Technical Analysis: Pound Sterling stays above all key EMAs

GBP USD 2025 04 29 13 13 50 1745999640641

The Pound Sterling retraces to near 1.3400 against the US Dollar from the three-year high of 1.3445. However, the overall outlook of the pair remains bullish as all short-to-long Exponential Moving Averages (EMAs) are sloping higher.

The 14-day Relative Strength Index (RSI) rebounds after cooling down to 60, currently at around 65, indicating a resurgence in the upside trend.

On the upside, the round level of 1.3600 will be a key hurdle for the pair. Looking down, the April 3 high around 1.3200 will act as a major support area.

Pound Sterling FAQs

The Pound Sterling (GBP) is the oldest currency in the world (886 AD) and the official currency of the United Kingdom. It is the fourth most traded unit for foreign exchange (FX) in the world, accounting for 12% of all transactions, averaging $630 billion a day, according to 2022 data.
Its key trading pairs are GBP/USD, also known as ‘Cable’, which accounts for 11% of FX, GBP/JPY, or the ‘Dragon’ as it is known by traders (3%), and EUR/GBP (2%). The Pound Sterling is issued by the Bank of England (BoE).

The single most important factor influencing the value of the Pound Sterling is monetary policy decided by the Bank of England. The BoE bases its decisions on whether it has achieved its primary goal of “price stability” – a steady inflation rate of around 2%. Its primary tool for achieving this is the adjustment of interest rates.
When inflation is too high, the BoE will try to rein it in by raising interest rates, making it more expensive for people and businesses to access credit. This is generally positive for GBP, as higher interest rates make the UK a more attractive place for global investors to park their money.
When inflation falls too low it is a sign economic growth is slowing. In this scenario, the BoE will consider lowering interest rates to cheapen credit so businesses will borrow more to invest in growth-generating projects.

Data releases gauge the health of the economy and can impact the value of the Pound Sterling. Indicators such as GDP, Manufacturing and Services PMIs, and employment can all influence the direction of the GBP.
A strong economy is good for Sterling. Not only does it attract more foreign investment but it may encourage the BoE to put up interest rates, which will directly strengthen GBP. Otherwise, if economic data is weak, the Pound Sterling is likely to fall.

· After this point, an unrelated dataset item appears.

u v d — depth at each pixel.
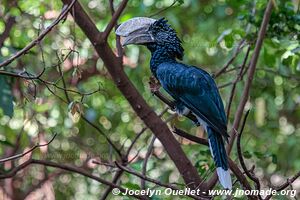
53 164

Another significant data release for the Pound Sterling is the Trade Balance. This indicator measures the difference between what a country earns from its exports and what it spends on imports over a given period.
If a country produces highly sought-after exports, its currency will benefit purely from the extra demand created from foreign buyers seeking to purchase these goods. Therefore, a positive net Trade Balance strengthens a currency and vice versa for a negative balance.